Fanaticism and Firing Bullets:
Simple Ingredients to Enhance Your Business or Home
3 Lines Then Longer Version
Dreams are important, but extended stick-to-itiveness and dedication to one’s strategic plan are also essential factors for success in the workplace (and other aspects of life).
Since no one knows the future, the safest and best route to clarity is to test ones ideas through small-scale, low-risk projects.
These ideas are manifestations of the sefirot of yesod and malchut, and have been elaborated on in a book I highly recommend Good to Great.
IB Now the longer version…The sefirot for this week and the next are yesod and malchut.
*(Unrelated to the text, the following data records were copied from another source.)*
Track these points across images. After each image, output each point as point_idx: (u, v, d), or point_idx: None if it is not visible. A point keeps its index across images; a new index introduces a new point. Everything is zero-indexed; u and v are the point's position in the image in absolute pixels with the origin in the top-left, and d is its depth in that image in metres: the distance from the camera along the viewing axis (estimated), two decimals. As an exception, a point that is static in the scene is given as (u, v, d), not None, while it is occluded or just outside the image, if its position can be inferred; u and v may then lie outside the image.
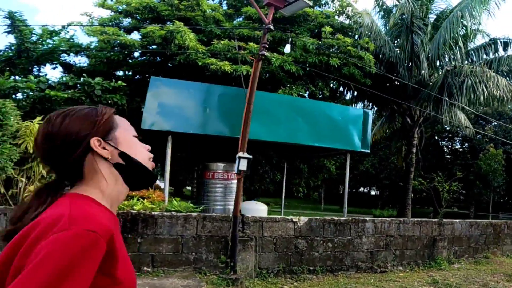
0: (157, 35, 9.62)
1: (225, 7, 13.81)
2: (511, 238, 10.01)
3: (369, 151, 9.70)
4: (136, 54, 12.20)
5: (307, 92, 12.94)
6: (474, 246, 9.24)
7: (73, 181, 1.00)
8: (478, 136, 24.78)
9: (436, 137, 26.19)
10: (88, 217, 0.86)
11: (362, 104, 18.94)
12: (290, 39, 9.30)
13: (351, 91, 17.09)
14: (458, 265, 8.67)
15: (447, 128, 28.86)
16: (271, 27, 6.30)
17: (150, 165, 1.06)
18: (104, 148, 0.98)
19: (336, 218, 7.33)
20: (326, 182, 37.15)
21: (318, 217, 7.17)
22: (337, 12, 15.07)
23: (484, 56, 16.54)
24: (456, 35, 14.92)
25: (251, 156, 6.19)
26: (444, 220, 8.74)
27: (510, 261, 9.44)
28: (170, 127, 7.75)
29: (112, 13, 12.29)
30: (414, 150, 17.23)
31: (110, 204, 1.00)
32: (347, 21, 15.38)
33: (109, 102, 8.62)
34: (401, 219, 8.21)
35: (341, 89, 17.58)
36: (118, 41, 9.99)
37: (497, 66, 14.69)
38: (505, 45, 16.64)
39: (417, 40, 15.08)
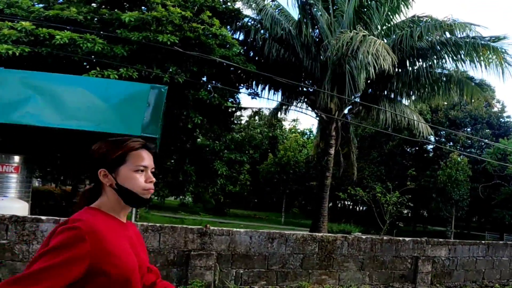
0: None
1: None
2: (356, 260, 6.98)
3: (157, 136, 7.08)
4: None
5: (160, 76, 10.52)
6: (279, 269, 6.34)
7: (99, 193, 1.42)
8: (450, 142, 21.19)
9: (404, 145, 22.74)
10: (80, 220, 1.26)
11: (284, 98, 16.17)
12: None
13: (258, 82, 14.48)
14: (234, 295, 5.84)
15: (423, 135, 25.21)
16: None
17: (143, 193, 1.40)
18: (107, 177, 1.37)
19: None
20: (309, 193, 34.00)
21: None
22: None
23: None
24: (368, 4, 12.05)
25: None
26: (214, 228, 5.94)
27: (337, 294, 6.45)
28: None
29: None
30: (332, 151, 14.28)
31: (117, 213, 1.41)
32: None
33: None
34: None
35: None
36: None
37: (407, 44, 11.54)
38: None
39: (318, 15, 12.39)
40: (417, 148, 22.51)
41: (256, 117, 18.32)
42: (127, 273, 1.29)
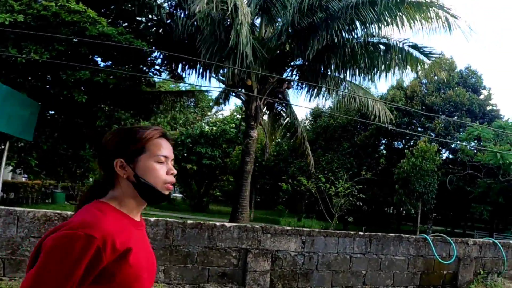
0: None
1: None
2: (181, 255, 5.18)
3: None
4: None
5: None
6: (7, 257, 4.63)
7: (111, 186, 1.22)
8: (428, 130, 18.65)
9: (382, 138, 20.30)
10: (87, 224, 1.05)
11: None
12: None
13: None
14: None
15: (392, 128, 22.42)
16: None
17: (163, 187, 1.21)
18: (124, 168, 1.18)
19: None
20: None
21: None
22: None
23: None
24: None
25: None
26: None
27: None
28: None
29: None
30: (254, 133, 12.41)
31: (130, 210, 1.21)
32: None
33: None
34: None
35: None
36: None
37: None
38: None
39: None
40: (390, 138, 20.07)
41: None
42: (136, 276, 1.15)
These concepts/ traits can be seen within the personality realm in dynamic, assertive individuals (yesods) and determined, strong-minded leaders (malchuts) [see our very popular cheat sheet].
Jim Collins’ new offering Great by Choice highlights some practices that are related to these sefirot, which can greatly enhance your life. I highly recommend the book, along with his other books, for the professional and family realms, as they highlight crucial aspects in yesod and malchut and how these middot/aspects can be harnessed to achieve success.
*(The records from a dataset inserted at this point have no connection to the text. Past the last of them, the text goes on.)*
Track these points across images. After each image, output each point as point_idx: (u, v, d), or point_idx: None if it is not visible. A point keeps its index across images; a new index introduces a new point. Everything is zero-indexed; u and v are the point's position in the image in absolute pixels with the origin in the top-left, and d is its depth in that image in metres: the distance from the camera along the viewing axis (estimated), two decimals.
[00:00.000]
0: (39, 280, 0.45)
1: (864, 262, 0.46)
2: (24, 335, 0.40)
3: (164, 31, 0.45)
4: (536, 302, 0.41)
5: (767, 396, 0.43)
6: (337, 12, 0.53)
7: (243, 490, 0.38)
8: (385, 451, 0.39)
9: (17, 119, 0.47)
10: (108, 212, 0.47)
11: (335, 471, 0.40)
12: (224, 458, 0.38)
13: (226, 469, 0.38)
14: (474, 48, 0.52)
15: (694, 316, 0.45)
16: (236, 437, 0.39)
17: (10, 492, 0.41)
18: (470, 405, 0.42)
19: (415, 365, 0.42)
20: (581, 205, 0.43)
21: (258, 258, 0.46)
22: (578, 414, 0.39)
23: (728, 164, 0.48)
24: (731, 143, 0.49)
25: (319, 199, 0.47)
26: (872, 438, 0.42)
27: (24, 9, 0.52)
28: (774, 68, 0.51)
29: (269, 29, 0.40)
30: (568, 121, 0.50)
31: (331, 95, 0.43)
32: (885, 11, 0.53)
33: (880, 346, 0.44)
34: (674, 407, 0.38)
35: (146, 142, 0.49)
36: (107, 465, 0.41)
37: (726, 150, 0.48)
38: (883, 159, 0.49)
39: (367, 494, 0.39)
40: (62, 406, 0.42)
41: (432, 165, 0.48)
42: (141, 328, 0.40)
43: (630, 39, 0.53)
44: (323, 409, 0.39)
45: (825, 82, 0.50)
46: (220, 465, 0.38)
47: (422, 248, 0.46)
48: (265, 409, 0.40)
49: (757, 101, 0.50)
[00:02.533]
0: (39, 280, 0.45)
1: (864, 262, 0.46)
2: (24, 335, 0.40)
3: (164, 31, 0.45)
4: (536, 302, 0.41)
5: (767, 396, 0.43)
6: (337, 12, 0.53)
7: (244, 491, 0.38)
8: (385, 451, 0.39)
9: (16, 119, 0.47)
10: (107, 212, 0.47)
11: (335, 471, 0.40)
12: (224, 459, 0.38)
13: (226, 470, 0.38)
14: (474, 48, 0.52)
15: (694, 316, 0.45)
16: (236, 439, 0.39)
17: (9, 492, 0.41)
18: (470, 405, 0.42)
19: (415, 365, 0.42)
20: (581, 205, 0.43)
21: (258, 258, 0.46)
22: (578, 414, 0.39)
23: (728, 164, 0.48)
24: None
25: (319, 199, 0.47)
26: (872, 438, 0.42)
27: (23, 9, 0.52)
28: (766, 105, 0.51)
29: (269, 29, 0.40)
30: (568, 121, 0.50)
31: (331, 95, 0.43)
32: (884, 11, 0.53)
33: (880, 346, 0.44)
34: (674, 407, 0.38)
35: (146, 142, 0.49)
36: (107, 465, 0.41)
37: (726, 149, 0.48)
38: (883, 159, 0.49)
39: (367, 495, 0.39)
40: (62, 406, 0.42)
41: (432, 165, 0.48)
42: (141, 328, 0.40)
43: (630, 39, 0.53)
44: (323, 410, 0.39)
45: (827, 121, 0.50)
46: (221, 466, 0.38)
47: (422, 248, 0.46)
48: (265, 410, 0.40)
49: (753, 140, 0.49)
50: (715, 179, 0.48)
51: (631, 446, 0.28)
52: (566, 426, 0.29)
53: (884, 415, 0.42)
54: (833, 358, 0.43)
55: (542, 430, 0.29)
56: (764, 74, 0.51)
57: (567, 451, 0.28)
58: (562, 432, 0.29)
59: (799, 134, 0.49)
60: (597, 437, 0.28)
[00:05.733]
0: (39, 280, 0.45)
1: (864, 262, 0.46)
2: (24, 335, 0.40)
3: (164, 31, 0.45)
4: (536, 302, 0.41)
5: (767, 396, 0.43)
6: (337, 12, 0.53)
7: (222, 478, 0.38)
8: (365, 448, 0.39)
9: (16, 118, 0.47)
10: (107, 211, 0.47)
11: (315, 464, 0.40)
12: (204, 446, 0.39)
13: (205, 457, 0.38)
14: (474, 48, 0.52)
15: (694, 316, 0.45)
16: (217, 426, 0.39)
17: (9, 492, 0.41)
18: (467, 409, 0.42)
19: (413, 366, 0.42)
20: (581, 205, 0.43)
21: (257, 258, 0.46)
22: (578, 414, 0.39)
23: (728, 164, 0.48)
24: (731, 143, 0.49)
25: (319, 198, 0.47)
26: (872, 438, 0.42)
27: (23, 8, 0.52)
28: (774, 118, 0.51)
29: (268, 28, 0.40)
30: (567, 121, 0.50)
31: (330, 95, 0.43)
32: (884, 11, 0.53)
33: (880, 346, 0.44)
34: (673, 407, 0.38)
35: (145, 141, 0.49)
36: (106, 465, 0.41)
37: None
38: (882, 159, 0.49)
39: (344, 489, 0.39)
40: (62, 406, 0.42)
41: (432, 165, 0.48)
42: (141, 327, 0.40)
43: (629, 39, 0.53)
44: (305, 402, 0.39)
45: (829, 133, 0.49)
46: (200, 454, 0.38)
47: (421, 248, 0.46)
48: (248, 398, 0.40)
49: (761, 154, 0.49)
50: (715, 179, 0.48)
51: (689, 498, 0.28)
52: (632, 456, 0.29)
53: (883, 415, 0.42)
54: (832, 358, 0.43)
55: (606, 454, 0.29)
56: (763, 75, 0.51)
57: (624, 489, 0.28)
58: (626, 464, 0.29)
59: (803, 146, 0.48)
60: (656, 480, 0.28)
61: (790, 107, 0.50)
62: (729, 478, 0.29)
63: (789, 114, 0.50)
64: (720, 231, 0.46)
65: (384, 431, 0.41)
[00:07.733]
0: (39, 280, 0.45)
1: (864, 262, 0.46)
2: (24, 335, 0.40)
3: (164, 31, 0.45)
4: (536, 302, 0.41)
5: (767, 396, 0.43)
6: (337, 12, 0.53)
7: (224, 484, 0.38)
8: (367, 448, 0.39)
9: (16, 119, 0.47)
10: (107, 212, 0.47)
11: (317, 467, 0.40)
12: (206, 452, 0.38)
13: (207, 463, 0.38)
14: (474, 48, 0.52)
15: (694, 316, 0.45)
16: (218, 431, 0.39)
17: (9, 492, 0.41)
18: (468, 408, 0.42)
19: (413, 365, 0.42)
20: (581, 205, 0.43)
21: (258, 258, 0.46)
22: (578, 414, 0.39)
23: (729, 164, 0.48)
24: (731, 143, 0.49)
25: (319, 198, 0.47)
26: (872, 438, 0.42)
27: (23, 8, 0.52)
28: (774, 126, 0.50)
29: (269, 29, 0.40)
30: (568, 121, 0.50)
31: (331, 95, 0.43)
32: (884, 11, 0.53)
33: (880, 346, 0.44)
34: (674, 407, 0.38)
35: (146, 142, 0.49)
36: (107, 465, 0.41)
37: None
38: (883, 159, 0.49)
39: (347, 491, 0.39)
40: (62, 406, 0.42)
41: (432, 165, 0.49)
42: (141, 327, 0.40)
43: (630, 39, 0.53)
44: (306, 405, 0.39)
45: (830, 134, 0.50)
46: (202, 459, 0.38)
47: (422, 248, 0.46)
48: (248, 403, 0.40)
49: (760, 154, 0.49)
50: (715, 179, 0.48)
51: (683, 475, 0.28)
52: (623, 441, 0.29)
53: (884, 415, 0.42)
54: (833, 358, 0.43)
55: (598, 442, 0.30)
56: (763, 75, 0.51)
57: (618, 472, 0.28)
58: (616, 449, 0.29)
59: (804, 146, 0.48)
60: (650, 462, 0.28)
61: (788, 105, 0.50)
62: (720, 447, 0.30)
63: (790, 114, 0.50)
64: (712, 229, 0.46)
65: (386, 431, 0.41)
This new book, based on countless hours of research, entertainingly highlights several key behaviors and practices that highly successful companies virtually always utilize; they are, luckily, behaviors any one of us can master.
One of the behaviors the authors dub fanatic discipline, which, as it sounds, is a virtually obsessive dedication to the execution of the details of a business plan. The only deviation from the plan, if it is a reasonable one, should come when absolutely necessary; flip-flopping and changing a company’s trajectory is a recipe for failure, as many comparison companies demonstrate. As the book graphically highlights, staying the course with fanatic discipline even during times of unexpected industry and company turmoil is usually the correct course.
Dreams
People get caught up in their dreams. Dreams are wonderful-they keep us hopeful and they are the romantic beginning to any entrepreneurial endeavor; however, simply enjoying ones dreams does not help one to reach their dreams. What will get you to success, the majority of the time, is hard work and patience; it involves genuine, steadfast stick-to-itiveness.
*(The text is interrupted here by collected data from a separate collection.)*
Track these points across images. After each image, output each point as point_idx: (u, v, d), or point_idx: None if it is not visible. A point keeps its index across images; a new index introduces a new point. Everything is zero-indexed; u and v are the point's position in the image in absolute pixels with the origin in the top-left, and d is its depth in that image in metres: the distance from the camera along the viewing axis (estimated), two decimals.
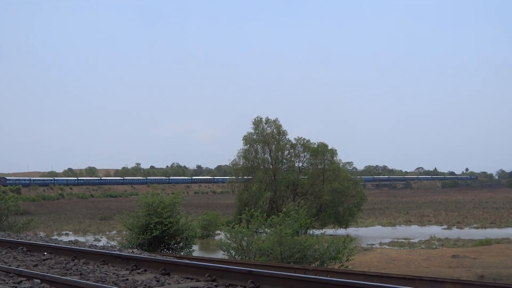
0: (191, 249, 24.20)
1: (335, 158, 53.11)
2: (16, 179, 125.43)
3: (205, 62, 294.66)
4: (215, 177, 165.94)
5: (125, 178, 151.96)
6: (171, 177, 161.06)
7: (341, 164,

Yesods and malchut-types do not achieve higher levels of success because, using their stronger personalities, they assert themselves over others. Assertiveness is very important, but these types also utilize key unique practices in their work ethic; they maintain a big vision—the dream[1]—and are, more often than not, willing to stay the course. Any personality can practice these behaviors, and, if they do, will find much fruit at the end of their labors.
One needs to keep a big vision, but a realistic, steady pace. No one has any idea what project will succeed in the future. As Great by Choice recommends, engage in small-scale low-risk testing of your ideas. This will clarify what areas in which to expand and will minimize poisonous emotional deflation; one is to fire “bullets” not “cannonballs”.
[to harness these and other middot/practices order The Seven Ways]
Stick-to-itiveness, determination, and a steady diet of exciting dreams will get you to wherever you want to be. IB [1] Similar to these ideas is a whimsically coined concept seen in another one of his books: a “BHAG” a Big Hairy Audacious Goal (Bee-HAG). Meant to align a company and create synergy, this is a large-scale goal that is a bit audacious, but is manifest in tangible, strategic ways.